_PROBLEM TO WORK ON_
Reproduce every text line of the items below verbatim. Omit the pictures.

_Stored dataset items_
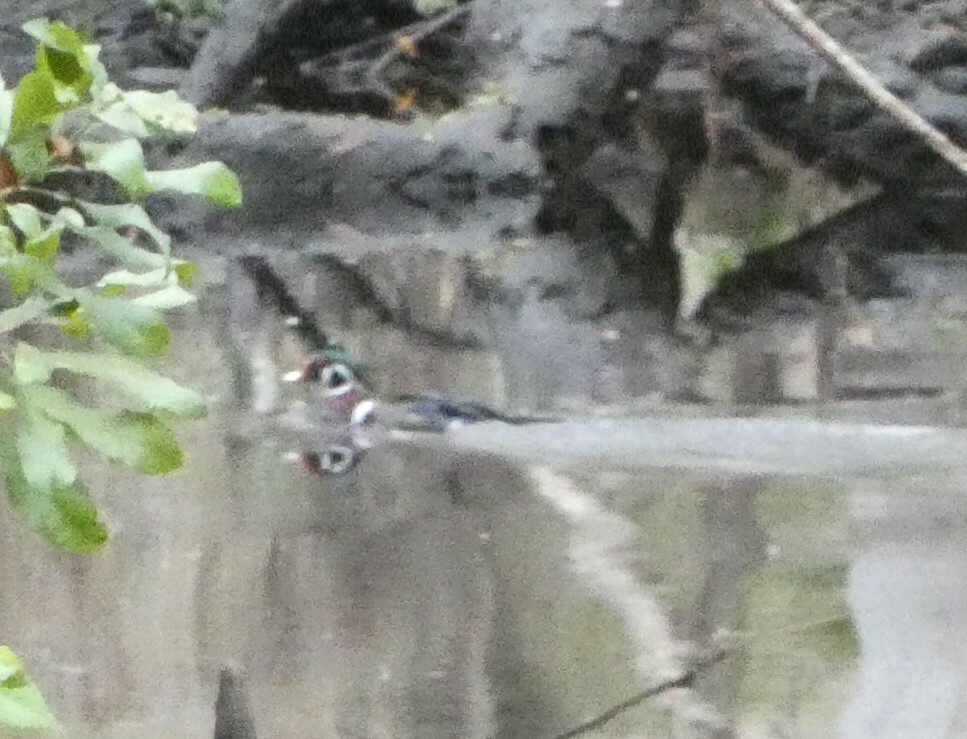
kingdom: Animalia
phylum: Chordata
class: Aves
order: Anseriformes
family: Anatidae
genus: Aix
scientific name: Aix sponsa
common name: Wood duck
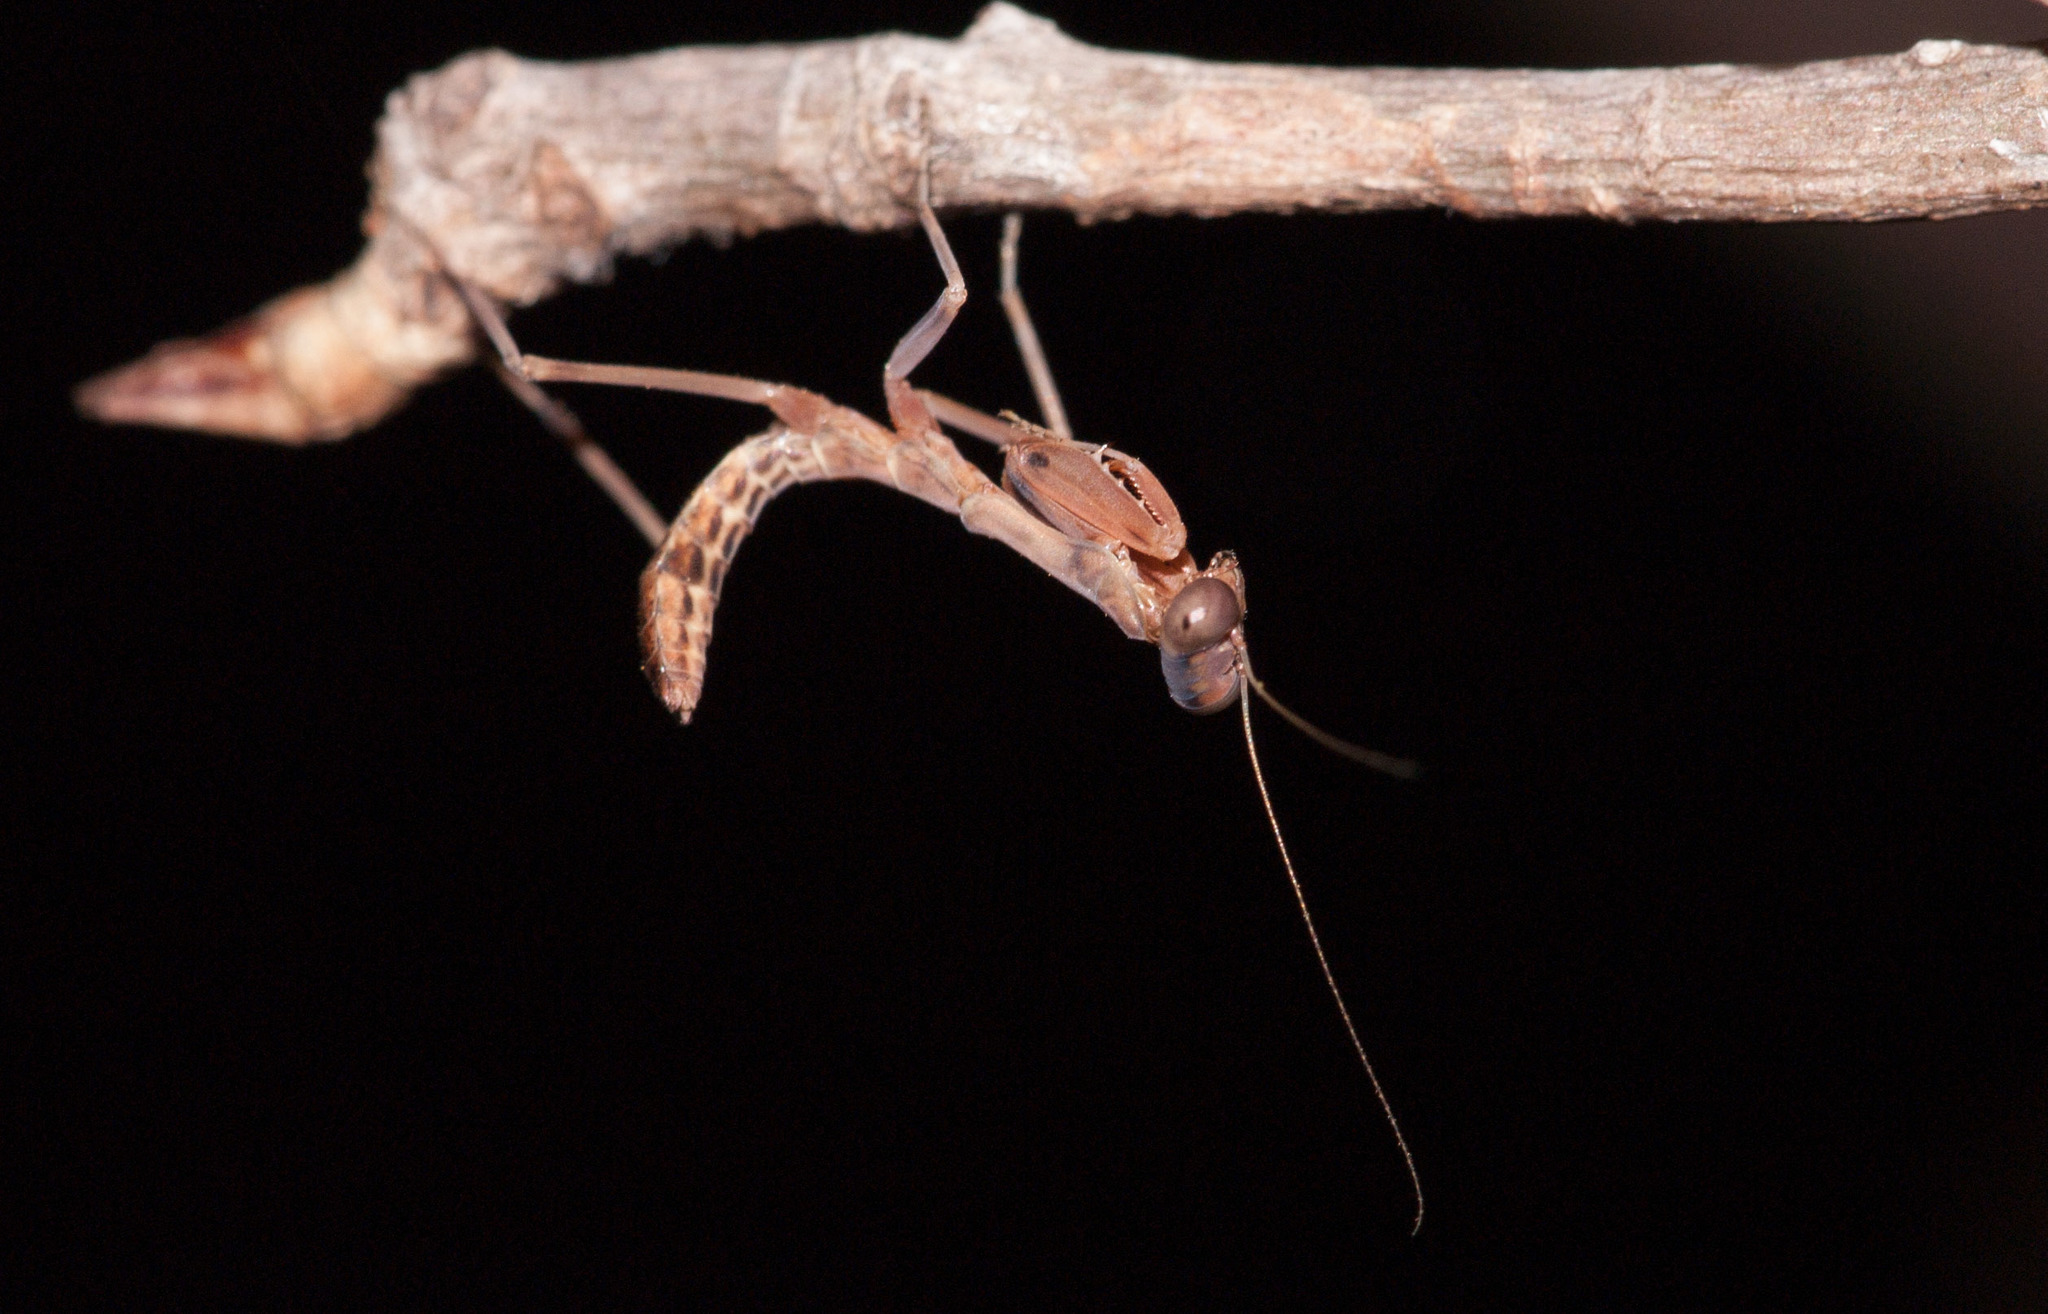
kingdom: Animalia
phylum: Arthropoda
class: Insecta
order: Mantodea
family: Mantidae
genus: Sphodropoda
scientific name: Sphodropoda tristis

_ANSWER FOR THE TASK_
kingdom: Animalia
phylum: Chordata
class: Aves
order: Anseriformes
family: Anatidae
genus: Aix
scientific name: Aix sponsa
common name: Wood duck
kingdom: Animalia
phylum: Arthropoda
class: Insecta
order: Mantodea
family: Mantidae
genus: Sphodropoda
scientific name: Sphodropoda tristis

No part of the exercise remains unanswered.